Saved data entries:
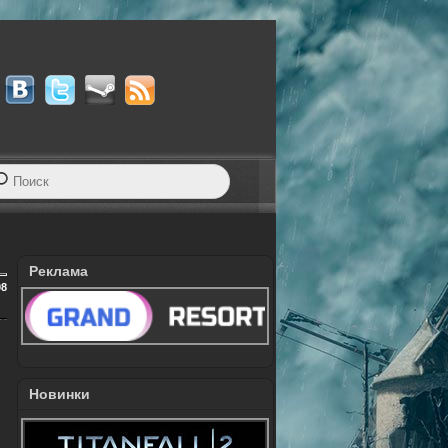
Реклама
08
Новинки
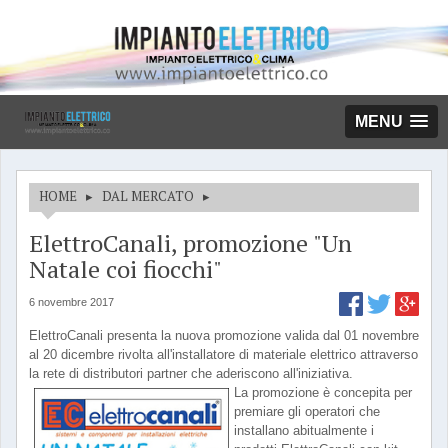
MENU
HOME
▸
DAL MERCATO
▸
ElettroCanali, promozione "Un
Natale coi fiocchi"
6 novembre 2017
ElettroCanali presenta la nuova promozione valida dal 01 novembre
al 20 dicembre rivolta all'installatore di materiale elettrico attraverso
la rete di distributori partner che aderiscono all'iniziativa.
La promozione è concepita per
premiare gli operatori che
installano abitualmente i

**EXERCISE AIM:**
Set down all the lines above word for word, leaving out the pictures.

**WRITTEN SOLUTION:**
Реклама
08
Новинки
MENU
HOME
▸
DAL MERCATO
▸
ElettroCanali, promozione "Un
Natale coi fiocchi"
6 novembre 2017
ElettroCanali presenta la nuova promozione valida dal 01 novembre
al 20 dicembre rivolta all'installatore di materiale elettrico attraverso
la rete di distributori partner che aderiscono all'iniziativa.
La promozione è concepita per
premiare gli operatori che
installano abitualmente i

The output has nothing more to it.